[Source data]
- - -

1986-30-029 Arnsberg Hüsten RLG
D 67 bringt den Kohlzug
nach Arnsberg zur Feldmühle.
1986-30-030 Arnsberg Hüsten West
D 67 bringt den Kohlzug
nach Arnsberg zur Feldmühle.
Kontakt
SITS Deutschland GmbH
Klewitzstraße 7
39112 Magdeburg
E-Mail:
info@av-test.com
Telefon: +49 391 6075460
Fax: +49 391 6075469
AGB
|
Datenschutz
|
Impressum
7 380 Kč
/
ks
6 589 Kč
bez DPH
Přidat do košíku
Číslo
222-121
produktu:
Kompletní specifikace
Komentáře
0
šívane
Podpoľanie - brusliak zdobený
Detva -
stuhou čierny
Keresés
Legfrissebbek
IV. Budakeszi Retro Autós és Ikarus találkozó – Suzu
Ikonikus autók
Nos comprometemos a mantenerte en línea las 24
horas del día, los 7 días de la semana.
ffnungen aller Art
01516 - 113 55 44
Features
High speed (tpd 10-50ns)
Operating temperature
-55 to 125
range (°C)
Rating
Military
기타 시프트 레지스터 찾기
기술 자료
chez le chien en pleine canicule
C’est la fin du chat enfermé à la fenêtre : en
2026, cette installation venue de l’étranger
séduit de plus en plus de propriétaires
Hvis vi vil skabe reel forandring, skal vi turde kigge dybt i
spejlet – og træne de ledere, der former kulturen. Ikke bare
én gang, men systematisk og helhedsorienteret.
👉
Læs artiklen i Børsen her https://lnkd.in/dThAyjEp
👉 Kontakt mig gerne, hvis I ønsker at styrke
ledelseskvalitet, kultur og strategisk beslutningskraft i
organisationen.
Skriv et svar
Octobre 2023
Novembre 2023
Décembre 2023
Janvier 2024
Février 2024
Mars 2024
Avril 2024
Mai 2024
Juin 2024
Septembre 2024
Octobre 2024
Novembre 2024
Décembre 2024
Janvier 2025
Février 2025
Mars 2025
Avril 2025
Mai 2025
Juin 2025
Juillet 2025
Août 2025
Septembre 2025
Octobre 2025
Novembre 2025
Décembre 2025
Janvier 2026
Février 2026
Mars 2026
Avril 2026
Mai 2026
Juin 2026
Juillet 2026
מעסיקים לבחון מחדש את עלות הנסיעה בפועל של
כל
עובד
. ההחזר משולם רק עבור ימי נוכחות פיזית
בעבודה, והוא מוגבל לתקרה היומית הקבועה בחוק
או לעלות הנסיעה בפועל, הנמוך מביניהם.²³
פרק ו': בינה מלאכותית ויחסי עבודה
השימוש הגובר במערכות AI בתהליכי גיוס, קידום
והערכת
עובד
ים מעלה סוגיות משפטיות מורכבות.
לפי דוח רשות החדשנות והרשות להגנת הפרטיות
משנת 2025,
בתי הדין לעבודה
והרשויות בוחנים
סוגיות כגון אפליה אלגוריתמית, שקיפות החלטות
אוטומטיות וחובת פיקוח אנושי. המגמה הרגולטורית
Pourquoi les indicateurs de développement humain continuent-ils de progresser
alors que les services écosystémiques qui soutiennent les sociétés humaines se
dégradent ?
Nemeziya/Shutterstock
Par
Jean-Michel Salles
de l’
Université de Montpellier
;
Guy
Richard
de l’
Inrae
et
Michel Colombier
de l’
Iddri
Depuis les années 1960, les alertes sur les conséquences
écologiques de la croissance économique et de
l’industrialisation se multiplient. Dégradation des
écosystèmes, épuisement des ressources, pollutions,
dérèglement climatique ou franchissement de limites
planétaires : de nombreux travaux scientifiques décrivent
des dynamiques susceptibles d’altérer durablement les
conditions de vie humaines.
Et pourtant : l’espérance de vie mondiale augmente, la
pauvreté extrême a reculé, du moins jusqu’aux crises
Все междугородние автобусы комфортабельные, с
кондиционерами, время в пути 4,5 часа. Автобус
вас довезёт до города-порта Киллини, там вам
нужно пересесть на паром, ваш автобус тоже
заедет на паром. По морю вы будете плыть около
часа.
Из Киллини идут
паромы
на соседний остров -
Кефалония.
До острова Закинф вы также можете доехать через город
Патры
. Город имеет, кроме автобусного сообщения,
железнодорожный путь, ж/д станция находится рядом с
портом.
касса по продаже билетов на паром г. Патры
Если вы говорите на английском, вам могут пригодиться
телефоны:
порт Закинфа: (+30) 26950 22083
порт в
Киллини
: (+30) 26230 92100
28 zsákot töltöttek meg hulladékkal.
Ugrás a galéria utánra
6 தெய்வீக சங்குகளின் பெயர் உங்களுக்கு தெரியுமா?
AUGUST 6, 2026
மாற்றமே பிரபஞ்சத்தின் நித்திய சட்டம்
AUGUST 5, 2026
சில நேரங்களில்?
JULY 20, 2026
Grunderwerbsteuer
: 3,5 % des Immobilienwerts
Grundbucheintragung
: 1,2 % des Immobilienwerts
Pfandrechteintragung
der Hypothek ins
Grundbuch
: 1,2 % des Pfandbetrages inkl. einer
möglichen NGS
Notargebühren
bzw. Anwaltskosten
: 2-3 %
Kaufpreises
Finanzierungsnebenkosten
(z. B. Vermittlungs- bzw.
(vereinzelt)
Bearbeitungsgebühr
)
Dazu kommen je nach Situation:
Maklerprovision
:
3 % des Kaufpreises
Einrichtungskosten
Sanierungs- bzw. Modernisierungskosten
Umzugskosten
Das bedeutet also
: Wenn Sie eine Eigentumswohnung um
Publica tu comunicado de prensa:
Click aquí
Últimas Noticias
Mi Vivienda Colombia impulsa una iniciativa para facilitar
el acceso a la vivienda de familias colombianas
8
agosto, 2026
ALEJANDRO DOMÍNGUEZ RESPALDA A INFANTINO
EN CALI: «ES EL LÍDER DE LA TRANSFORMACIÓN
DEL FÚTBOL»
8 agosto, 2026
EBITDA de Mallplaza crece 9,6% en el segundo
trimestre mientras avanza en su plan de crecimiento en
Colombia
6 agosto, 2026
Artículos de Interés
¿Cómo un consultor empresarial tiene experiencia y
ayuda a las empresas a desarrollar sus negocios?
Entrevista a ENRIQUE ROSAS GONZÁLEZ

- - -

Put every line of the material into a numbered list, leaving out any blank lines.

* [WRITTEN ANSWER]
1. 1986-30-029 Arnsberg Hüsten RLG
2. D 67 bringt den Kohlzug
3. nach Arnsberg zur Feldmühle.
4. 1986-30-030 Arnsberg Hüsten West
5. D 67 bringt den Kohlzug
6. nach Arnsberg zur Feldmühle.
7. Kontakt
8. SITS Deutschland GmbH
9. Klewitzstraße 7
10. 39112 Magdeburg
11. E-Mail:
12. info@av-test.com
13. Telefon: +49 391 6075460
14. Fax: +49 391 6075469
15. AGB
16. |
17. Datenschutz
18. |
19. Impressum
20. 7 380 Kč
21. /
22. ks
23. 6 589 Kč
24. bez DPH
25. Přidat do košíku
26. Číslo
27. 222-121
28. produktu:
29. Kompletní specifikace
30. Komentáře
31. 0
32. šívane
33. Podpoľanie - brusliak zdobený
34. Detva -
35. stuhou čierny
36. Keresés
37. Legfrissebbek
38. IV. Budakeszi Retro Autós és Ikarus találkozó – Suzu
39. Ikonikus autók
40. Nos comprometemos a mantenerte en línea las 24
41. horas del día, los 7 días de la semana.
42. ffnungen aller Art
43. 01516 - 113 55 44
44. Features
45. High speed (tpd 10-50ns)
46. Operating temperature
47. -55 to 125
48. range (°C)
49. Rating
50. Military
51. 기타 시프트 레지스터 찾기
52. 기술 자료
53. chez le chien en pleine canicule
54. C’est la fin du chat enfermé à la fenêtre : en
55. 2026, cette installation venue de l’étranger
56. séduit de plus en plus de propriétaires
57. Hvis vi vil skabe reel forandring, skal vi turde kigge dybt i
58. spejlet – og træne de ledere, der former kulturen. Ikke bare
59. én gang, men systematisk og helhedsorienteret.
60. 👉
61. Læs artiklen i Børsen her https://lnkd.in/dThAyjEp
62. 👉 Kontakt mig gerne, hvis I ønsker at styrke
63. ledelseskvalitet, kultur og strategisk beslutningskraft i
64. organisationen.
65. Skriv et svar
66. Octobre 2023
67. Novembre 2023
68. Décembre 2023
69. Janvier 2024
70. Février 2024
71. Mars 2024
72. Avril 2024
73. Mai 2024
74. Juin 2024
75. Septembre 2024
76. Octobre 2024
77. Novembre 2024
78. Décembre 2024
79. Janvier 2025
80. Février 2025
81. Mars 2025
82. Avril 2025
83. Mai 2025
84. Juin 2025
85. Juillet 2025
86. Août 2025
87. Septembre 2025
88. Octobre 2025
89. Novembre 2025
90. Décembre 2025
91. Janvier 2026
92. Février 2026
93. Mars 2026
94. Avril 2026
95. Mai 2026
96. Juin 2026
97. Juillet 2026
98. מעסיקים לבחון מחדש את עלות הנסיעה בפועל של
99. כל
100. עובד
101. . ההחזר משולם רק עבור ימי נוכחות פיזית
102. בעבודה, והוא מוגבל לתקרה היומית הקבועה בחוק
103. או לעלות הנסיעה בפועל, הנמוך מביניהם.²³
104. פרק ו': בינה מלאכותית ויחסי עבודה
105. השימוש הגובר במערכות AI בתהליכי גיוס, קידום
106. והערכת
107. עובד
108. ים מעלה סוגיות משפטיות מורכבות.
109. לפי דוח רשות החדשנות והרשות להגנת הפרטיות
110. משנת 2025,
111. בתי הדין לעבודה
112. והרשויות בוחנים
113. סוגיות כגון אפליה אלגוריתמית, שקיפות החלטות
114. אוטומטיות וחובת פיקוח אנושי. המגמה הרגולטורית
115. Pourquoi les indicateurs de développement humain continuent-ils de progresser
116. alors que les services écosystémiques qui soutiennent les sociétés humaines se
117. dégradent ?
118. Nemeziya/Shutterstock
119. Par
120. Jean-Michel Salles
121. de l’
122. Université de Montpellier
123. ;
124. Guy
125. Richard
126. de l’
127. Inrae
128. et
129. Michel Colombier
130. de l’
131. Iddri
132. Depuis les années 1960, les alertes sur les conséquences
133. écologiques de la croissance économique et de
134. l’industrialisation se multiplient. Dégradation des
135. écosystèmes, épuisement des ressources, pollutions,
136. dérèglement climatique ou franchissement de limites
137. planétaires : de nombreux travaux scientifiques décrivent
138. des dynamiques susceptibles d’altérer durablement les
139. conditions de vie humaines.
140. Et pourtant : l’espérance de vie mondiale augmente, la
141. pauvreté extrême a reculé, du moins jusqu’aux crises
142. Все междугородние автобусы комфортабельные, с
143. кондиционерами, время в пути 4,5 часа. Автобус
144. вас довезёт до города-порта Киллини, там вам
145. нужно пересесть на паром, ваш автобус тоже
146. заедет на паром. По морю вы будете плыть около
147. часа.
148. Из Киллини идут
149. паромы
150. на соседний остров -
151. Кефалония.
152. До острова Закинф вы также можете доехать через город
153. Патры
154. . Город имеет, кроме автобусного сообщения,
155. железнодорожный путь, ж/д станция находится рядом с
156. портом.
157. касса по продаже билетов на паром г. Патры
158. Если вы говорите на английском, вам могут пригодиться
159. телефоны:
160. порт Закинфа: (+30) 26950 22083
161. порт в
162. Киллини
163. : (+30) 26230 92100
164. 28 zsákot töltöttek meg hulladékkal.
165. Ugrás a galéria utánra
166. 6 தெய்வீக சங்குகளின் பெயர் உங்களுக்கு தெரியுமா?
167. AUGUST 6, 2026
168. மாற்றமே பிரபஞ்சத்தின் நித்திய சட்டம்
169. AUGUST 5, 2026
170. சில நேரங்களில்?
171. JULY 20, 2026
172. Grunderwerbsteuer
173. : 3,5 % des Immobilienwerts
174. Grundbucheintragung
175. : 1,2 % des Immobilienwerts
176. Pfandrechteintragung
177. der Hypothek ins
178. Grundbuch
179. : 1,2 % des Pfandbetrages inkl. einer
180. möglichen NGS
181. Notargebühren
182. bzw. Anwaltskosten
183. : 2-3 %
184. Kaufpreises
185. Finanzierungsnebenkosten
186. (z. B. Vermittlungs- bzw.
187. (vereinzelt)
188. Bearbeitungsgebühr
189. )
190. Dazu kommen je nach Situation:
191. Maklerprovision
192. :
193. 3 % des Kaufpreises
194. Einrichtungskosten
195. Sanierungs- bzw. Modernisierungskosten
196. Umzugskosten
197. Das bedeutet also
198. : Wenn Sie eine Eigentumswohnung um
199. Publica tu comunicado de prensa:
200. Click aquí
201. Últimas Noticias
202. Mi Vivienda Colombia impulsa una iniciativa para facilitar
203. el acceso a la vivienda de familias colombianas
204. 8
205. agosto, 2026
206. ALEJANDRO DOMÍNGUEZ RESPALDA A INFANTINO
207. EN CALI: «ES EL LÍDER DE LA TRANSFORMACIÓN
208. DEL FÚTBOL»
209. 8 agosto, 2026
210. EBITDA de Mallplaza crece 9,6% en el segundo
211. trimestre mientras avanza en su plan de crecimiento en
212. Colombia
213. 6 agosto, 2026
214. Artículos de Interés
215. ¿Cómo un consultor empresarial tiene experiencia y
216. ayuda a las empresas a desarrollar sus negocios?
217. Entrevista a ENRIQUE ROSAS GONZÁLEZ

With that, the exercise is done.